**What the exercise asks**
In the records that follow, find each line with "tijd" and pull it out.

**Records for this exercise**
=== Begin Enclosure ===

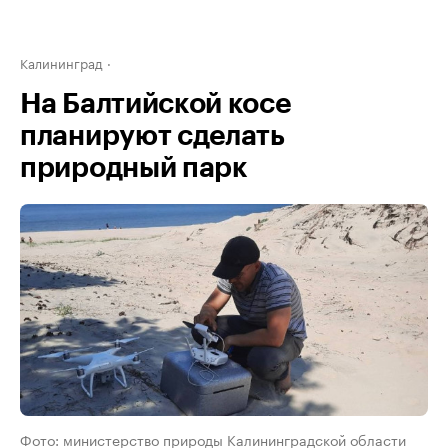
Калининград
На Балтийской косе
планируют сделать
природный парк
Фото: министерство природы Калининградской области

=== End Enclosure ===
=== Begin Enclosure ===

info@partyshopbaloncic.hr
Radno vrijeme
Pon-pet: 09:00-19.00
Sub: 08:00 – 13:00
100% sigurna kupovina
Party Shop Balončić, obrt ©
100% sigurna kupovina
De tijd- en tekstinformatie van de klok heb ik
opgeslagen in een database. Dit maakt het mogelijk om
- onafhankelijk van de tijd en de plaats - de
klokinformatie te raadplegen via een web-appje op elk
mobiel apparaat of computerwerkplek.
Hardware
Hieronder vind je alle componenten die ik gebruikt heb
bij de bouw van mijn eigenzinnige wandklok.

=== End Enclosure ===

**Your response**
De tijd- en tekstinformatie van de klok heb ik
- onafhankelijk van de tijd en de plaats - de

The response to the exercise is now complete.